22nd Round, #656: Javeyan Williams, CF, Southern U A&M
HT: 5-9 WT: 160 B-T: L-L
Williams is an undersized but speedy outfielder at Southern University, who has come a long way in his time. Coming to the school very raw, he has picked up baseball very quickly and by this season had become the team’s leading hitter on a team focused on batting average and on-base percentage. If he can keep up that learning curve, he might turn the big speed tool into something big.
23rd Round, #686: Taylor Rashi, RHP, UC Irvine
HT: 6-4 WT: 220 B-T: R-R
Taylor Rashi came to UC Irvine by way of El Camino College, where he set the school record with 144 strikeouts, pitching 118.2 innings working mostly as a starter. At Irvine, he split time between starting and relieving, and while his strikeout rate dropped, he improved.

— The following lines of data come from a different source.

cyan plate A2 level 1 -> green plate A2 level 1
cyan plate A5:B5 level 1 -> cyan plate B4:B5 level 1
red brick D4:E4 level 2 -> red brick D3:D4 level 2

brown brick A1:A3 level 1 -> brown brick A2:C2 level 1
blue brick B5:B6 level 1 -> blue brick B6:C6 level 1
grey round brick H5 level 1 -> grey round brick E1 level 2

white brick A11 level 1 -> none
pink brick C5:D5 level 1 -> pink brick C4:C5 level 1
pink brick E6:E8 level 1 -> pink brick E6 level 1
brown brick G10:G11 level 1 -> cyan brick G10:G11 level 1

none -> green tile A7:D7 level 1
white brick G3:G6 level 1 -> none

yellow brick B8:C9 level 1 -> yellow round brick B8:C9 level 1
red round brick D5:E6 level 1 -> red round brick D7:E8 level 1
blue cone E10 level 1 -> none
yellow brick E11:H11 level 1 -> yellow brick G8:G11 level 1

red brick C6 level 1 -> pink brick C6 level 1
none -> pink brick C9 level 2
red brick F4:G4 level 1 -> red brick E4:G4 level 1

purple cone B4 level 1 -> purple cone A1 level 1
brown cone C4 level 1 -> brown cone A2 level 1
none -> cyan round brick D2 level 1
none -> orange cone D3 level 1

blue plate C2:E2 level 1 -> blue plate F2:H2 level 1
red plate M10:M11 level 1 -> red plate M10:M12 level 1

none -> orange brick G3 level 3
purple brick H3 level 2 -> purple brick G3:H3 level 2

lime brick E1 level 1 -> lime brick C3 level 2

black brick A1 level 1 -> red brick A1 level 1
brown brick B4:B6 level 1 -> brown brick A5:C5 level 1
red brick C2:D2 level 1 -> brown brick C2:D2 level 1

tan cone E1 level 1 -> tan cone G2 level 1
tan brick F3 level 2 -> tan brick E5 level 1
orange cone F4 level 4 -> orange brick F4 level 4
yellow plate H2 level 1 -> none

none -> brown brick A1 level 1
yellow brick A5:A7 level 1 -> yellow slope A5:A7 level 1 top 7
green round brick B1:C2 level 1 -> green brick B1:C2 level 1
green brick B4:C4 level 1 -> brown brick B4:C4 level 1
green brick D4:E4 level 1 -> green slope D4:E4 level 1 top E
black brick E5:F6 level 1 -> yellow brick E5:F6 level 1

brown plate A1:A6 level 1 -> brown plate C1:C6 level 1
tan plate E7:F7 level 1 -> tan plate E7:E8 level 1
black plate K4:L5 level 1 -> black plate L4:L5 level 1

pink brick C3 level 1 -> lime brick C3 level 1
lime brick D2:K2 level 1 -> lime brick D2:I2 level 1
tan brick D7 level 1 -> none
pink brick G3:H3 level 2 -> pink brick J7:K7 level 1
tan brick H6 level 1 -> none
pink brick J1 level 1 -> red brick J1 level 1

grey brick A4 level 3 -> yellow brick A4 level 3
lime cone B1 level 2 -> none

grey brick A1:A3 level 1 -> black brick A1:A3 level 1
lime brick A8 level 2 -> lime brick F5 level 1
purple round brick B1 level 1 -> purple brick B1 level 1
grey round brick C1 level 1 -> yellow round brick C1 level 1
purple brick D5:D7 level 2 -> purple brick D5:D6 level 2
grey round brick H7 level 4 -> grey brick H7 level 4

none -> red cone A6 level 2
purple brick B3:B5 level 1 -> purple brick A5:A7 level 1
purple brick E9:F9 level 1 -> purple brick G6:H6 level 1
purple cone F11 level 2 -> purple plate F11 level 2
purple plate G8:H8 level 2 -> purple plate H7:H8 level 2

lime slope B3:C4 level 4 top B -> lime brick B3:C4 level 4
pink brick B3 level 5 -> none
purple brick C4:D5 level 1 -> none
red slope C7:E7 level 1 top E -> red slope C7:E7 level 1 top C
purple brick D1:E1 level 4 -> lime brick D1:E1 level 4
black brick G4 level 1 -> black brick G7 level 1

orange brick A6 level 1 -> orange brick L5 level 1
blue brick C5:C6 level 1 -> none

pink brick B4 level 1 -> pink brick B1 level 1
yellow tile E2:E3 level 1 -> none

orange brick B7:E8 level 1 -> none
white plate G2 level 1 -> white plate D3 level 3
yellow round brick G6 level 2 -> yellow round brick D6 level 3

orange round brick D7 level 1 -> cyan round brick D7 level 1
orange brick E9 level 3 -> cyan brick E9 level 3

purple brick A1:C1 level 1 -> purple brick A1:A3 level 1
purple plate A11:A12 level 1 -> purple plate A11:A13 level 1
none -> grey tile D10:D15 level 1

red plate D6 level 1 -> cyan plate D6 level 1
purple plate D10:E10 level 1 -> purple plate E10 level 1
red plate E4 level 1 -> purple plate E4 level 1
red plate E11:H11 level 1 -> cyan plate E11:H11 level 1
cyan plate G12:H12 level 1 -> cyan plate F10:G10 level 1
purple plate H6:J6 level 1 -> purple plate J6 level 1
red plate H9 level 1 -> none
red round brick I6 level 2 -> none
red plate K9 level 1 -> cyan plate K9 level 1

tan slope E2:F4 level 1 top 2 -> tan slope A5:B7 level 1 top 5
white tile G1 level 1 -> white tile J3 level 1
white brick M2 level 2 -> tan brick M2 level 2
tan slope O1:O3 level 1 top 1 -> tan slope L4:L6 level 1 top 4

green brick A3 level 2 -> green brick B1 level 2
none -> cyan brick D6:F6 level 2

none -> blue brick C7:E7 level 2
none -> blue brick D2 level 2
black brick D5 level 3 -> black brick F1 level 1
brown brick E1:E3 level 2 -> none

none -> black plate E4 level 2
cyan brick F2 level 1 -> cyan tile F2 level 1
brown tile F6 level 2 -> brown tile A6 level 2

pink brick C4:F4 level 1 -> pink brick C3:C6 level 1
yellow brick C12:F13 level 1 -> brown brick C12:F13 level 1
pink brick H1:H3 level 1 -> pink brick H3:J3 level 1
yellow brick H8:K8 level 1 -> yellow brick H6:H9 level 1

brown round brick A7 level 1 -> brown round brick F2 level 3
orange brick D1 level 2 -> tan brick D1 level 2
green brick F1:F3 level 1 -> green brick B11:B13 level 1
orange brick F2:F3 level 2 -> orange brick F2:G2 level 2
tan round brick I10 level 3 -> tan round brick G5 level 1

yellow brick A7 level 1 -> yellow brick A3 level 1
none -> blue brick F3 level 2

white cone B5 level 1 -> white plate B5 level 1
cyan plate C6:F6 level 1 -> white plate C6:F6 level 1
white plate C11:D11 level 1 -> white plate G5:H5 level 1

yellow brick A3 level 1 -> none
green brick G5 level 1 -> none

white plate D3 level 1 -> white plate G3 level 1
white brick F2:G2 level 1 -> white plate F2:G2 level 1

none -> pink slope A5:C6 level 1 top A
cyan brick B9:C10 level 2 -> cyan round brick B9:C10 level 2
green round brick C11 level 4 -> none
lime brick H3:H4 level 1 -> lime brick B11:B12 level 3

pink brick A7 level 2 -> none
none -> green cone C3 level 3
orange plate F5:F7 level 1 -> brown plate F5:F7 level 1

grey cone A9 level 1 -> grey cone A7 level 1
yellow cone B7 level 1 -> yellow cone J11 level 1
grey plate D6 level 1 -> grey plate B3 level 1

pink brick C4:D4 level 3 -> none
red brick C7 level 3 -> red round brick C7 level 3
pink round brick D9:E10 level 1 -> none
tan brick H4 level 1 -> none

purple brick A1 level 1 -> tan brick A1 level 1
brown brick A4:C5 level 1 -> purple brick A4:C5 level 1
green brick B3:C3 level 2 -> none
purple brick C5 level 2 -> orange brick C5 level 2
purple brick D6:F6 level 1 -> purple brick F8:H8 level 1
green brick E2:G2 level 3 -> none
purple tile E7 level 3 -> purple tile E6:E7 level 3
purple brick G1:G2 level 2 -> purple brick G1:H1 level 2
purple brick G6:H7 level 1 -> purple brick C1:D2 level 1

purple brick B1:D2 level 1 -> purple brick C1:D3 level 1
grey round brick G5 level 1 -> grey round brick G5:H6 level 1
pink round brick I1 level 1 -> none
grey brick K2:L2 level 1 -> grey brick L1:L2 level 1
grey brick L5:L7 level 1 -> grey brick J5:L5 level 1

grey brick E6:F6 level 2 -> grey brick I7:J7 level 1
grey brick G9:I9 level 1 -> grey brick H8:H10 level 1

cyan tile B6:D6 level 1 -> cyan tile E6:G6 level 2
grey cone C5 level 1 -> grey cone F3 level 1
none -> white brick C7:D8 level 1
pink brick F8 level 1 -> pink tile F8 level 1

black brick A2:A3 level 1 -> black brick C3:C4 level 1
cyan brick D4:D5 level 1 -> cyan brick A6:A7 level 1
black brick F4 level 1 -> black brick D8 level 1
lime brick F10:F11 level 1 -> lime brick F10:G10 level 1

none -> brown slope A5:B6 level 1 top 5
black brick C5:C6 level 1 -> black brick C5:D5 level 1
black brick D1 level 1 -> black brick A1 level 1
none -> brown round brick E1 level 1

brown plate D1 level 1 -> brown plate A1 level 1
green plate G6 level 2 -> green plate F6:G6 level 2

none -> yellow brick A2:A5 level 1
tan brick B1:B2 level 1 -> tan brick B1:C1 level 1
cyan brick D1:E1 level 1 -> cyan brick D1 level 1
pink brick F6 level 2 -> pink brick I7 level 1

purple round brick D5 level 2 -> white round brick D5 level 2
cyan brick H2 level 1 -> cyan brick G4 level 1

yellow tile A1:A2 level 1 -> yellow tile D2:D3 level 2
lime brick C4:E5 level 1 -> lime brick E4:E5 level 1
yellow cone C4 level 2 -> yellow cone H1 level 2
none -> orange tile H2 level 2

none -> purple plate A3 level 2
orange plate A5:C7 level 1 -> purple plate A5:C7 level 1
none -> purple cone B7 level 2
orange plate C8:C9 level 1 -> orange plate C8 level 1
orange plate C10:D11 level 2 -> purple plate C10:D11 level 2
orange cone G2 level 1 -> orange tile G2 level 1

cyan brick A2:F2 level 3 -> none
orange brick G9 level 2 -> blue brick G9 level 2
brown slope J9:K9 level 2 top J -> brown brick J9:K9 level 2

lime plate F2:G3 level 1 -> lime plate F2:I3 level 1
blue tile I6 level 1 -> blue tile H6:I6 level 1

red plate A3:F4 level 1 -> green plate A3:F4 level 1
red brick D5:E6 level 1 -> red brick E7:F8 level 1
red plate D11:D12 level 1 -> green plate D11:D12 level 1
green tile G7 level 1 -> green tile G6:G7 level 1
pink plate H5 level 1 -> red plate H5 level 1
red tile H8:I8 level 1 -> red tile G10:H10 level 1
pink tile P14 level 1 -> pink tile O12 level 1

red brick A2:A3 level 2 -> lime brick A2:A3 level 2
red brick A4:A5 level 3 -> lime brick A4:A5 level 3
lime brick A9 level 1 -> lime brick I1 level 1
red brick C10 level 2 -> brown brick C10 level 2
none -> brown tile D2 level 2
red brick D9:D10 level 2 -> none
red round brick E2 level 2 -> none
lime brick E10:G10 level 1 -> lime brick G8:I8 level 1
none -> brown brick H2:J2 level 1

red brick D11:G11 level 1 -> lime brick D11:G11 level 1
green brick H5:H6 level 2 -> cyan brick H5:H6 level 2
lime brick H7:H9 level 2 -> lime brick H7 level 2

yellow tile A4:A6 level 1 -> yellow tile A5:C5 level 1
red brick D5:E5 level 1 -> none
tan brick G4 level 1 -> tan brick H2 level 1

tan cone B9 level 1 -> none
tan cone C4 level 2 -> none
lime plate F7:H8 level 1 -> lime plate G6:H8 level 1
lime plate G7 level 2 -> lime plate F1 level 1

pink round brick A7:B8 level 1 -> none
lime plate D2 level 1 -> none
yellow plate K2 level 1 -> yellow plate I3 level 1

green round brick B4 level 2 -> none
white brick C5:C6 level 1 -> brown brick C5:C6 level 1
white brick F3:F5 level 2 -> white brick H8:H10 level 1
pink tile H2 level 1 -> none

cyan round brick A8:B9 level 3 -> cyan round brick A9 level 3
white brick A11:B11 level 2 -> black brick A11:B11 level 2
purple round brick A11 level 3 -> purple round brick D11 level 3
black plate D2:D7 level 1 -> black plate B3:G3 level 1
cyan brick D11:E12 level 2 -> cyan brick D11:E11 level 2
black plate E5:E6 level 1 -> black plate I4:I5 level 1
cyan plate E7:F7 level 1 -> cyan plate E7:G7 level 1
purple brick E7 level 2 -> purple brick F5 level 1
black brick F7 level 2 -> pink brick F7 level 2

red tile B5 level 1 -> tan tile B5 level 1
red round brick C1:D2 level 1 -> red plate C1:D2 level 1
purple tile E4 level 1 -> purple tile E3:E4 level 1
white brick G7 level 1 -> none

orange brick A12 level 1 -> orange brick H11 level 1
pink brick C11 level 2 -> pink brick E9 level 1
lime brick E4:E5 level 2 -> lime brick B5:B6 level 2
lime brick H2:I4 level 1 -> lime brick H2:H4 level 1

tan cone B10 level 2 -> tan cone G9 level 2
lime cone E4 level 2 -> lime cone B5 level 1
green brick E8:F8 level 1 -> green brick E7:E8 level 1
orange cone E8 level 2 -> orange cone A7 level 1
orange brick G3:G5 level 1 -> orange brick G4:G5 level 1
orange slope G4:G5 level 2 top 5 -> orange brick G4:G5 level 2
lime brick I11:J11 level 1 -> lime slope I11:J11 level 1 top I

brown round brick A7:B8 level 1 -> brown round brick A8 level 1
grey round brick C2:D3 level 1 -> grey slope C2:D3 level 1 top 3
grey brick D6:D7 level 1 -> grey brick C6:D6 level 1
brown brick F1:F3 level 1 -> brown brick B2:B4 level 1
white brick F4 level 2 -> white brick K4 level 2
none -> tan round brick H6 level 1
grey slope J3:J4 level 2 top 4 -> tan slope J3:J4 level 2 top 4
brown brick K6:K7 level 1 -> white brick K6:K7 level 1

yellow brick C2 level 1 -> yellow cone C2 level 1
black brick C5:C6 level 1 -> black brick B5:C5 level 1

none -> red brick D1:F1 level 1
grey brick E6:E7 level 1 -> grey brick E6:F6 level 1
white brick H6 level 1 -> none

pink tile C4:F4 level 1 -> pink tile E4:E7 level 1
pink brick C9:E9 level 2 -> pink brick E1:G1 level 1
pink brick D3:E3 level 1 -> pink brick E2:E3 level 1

He has improved dramatically, after walking 26 in 63.2 innings his junior year, he walked just 7 in 45.2 innings, yet he increased his strikeouts from 47 to 56.
24th Round, #716: Evan Lumbert, RHP, Florida Gulf Coast University
HT: 6-0 WT: 175 B-T: L-R
Lumbert was one of Gulf Coast’s regular starters the past two seasons, pitching steady. He has a fastball that sits around 90 mph, but relies more on his mix of offspeed pitches to get outs. His ceiling is not as high as some, but should be a workhorse in the organization.
25th Round, #746: Richard D. Rodriguez, 2B, Pro Baseball HS & Academy
HT: 6-0 WT: 165 B-T: R-R
Like many players coming out of Puerto Rico, Rodriguez is a raw player with a bit of development. His big strength coming out of the limited scouting reports on him is that he has some strength with some excellent bat speed. He has the tools to play second base and the arm to play third base, if his bat develops.